Some of the parallel processing patches that I have in the FTP archive
above have been "affected" by my explanations.

However, experience so far tells me that the most straightforward way to
have an implementation suitable for inclusion in the official JtR is to
make it myself - and this is fine.

> Waiting another century propably isn't an option for you as well but I
> understand also that you do this at your free time so it's no major thing
> for you maybe. I hope my critic was political but if you don't do it, and
> if you do not accept any other solution getting merged to your official
> code then I seriously have no clue how this functionality ever gets added.

You're right.  It might or might not get added, depending on whether I
work on it or not.

> I'd provide you as much Vodka as you can drink if we meet if you implement
> such a functionality. If that doesn't make you horny for coding I don't
> know what else would. Maybe beer? ;-]

It's neither.  Sorry.  Thanks for the offer, though. ;-)

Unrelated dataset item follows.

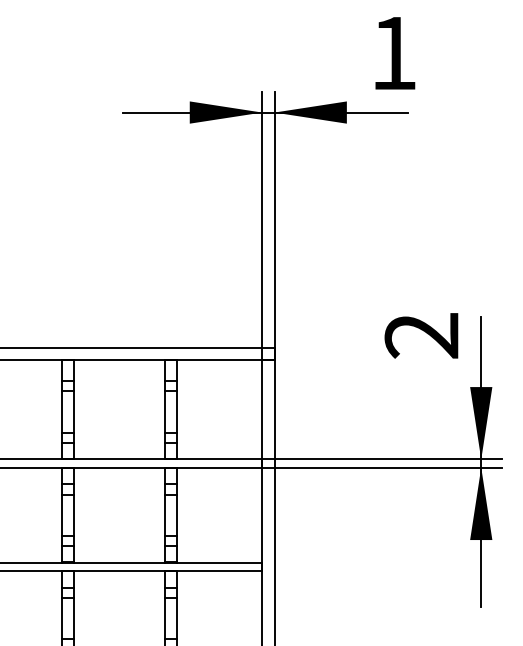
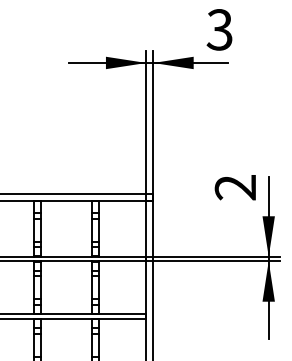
text: (393, 52) -> (219, 29), 1 -> 3

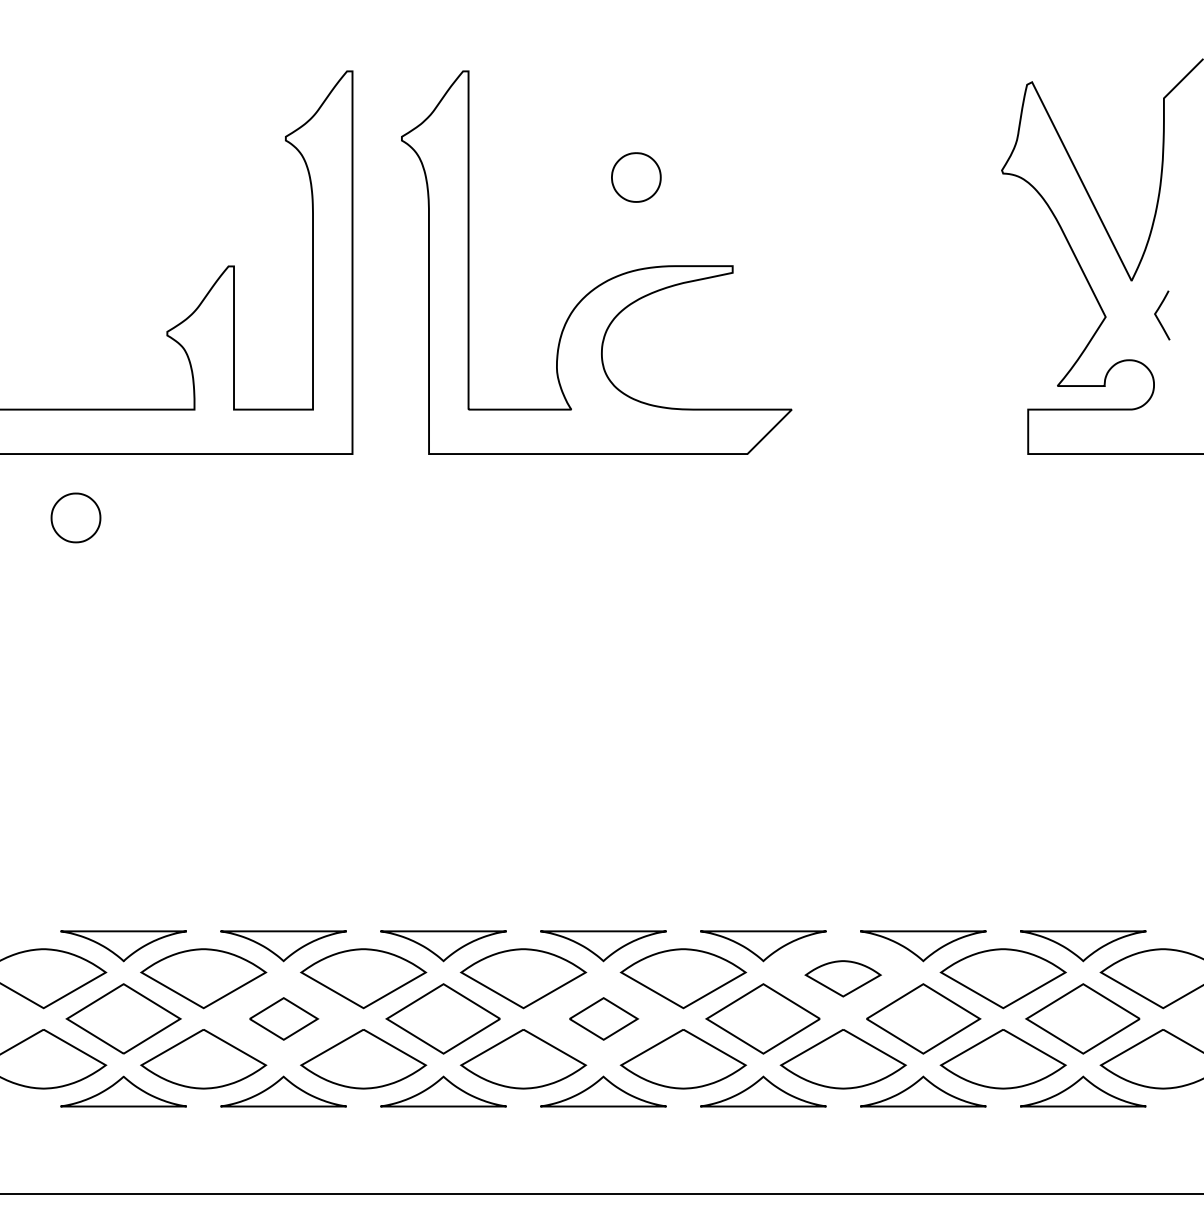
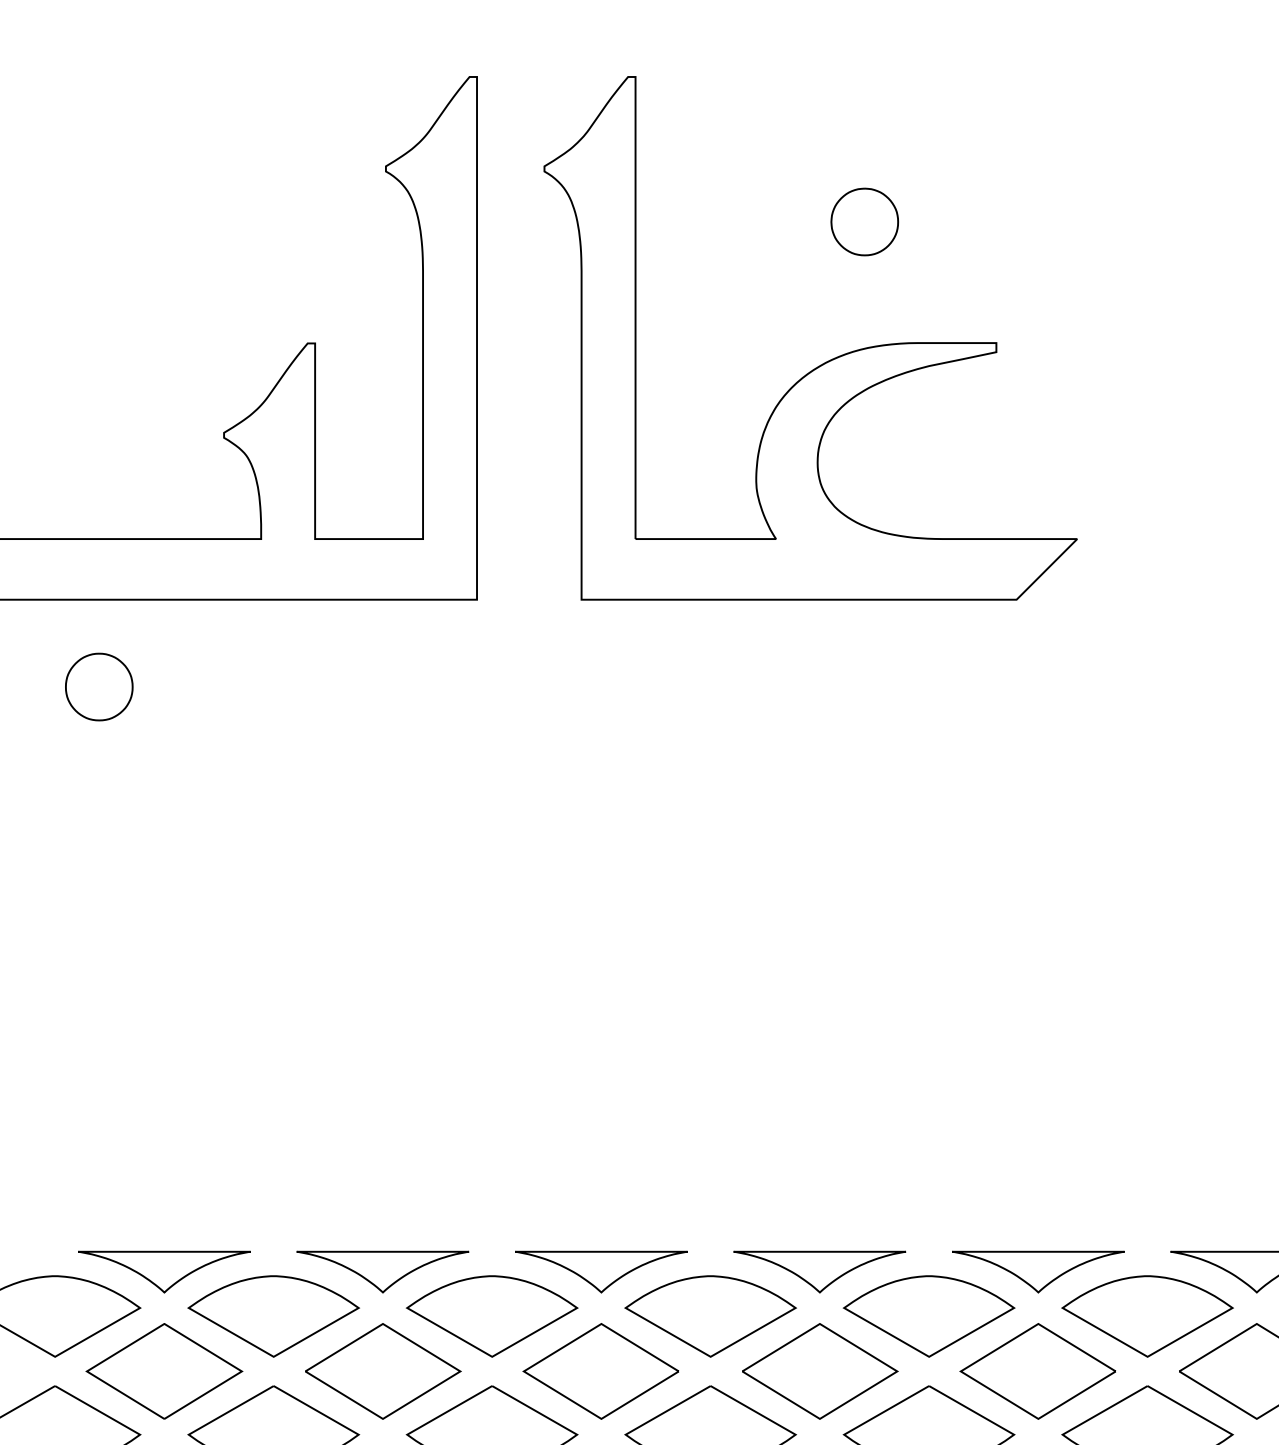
part: (842, 978) -> (1146, 1316), size x1.67
part: (283, 1018) -> (382, 1370), size x1.67
part: (603, 1018) -> (819, 1370), size x1.67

> http://en.wikipedia.org/wiki/SSE4
> http://en.wikipedia.org/wiki/Advanced_Vector_Extensions
> http://en.wikipedia.org/wiki/SSE5

Thanks.  SSE4 is rather minor.  While some of the instructions might be
of use in specific places in JtR, there's no significant overall speedup
to expect for any hash type.

AMD's SSE5 and Intel's AVX are very promising (and they appear to be
distinct things, with only some similarities).  3-operand instructions
should help reduce the number of instructions for DES S-boxes by around
20%, and 256-bit vectors with AVX will double the number of hashes
computed in parallel (however, it is not certain whether specific CPUs
will process these wider vectors as fast as they process 128-bit ones -
I suspect that at least some will not).  Also, I have not reviewed the
vendors' documentation yet, so I am not sure if all of the required
instructions are actually present.

Anyway, it will be 1.5 to 3 years until CPUs with these extensions are
available on the market.

> I mixed the things up with the 8 SSE register compared to 16 SSE registers
> in 64Bit Mode (AMD64 back then). Intel, back then, provided 16 SSE
> registers also in 32Bit mode if I am right.

No, as far as I know, you're wrong.  Neither AMD nor Intel CPUs allow
for the use of 16 GP or SSE registers in 32-bit mode.  Also, even if
this were supported by the CPUs, it would also require support from OS
kernels (this is easy, but such support does not exist currently -
because there's nothing to support in the first place).  This recent
discussion thread indirectly confirms that there's no way to access 16
registers in 32-bit mode:

	http://softwarecommunity.intel.com/isn/Community/en-US/forums/thread/30252137.aspx

(well, at least "no official way", and no other way is known presently).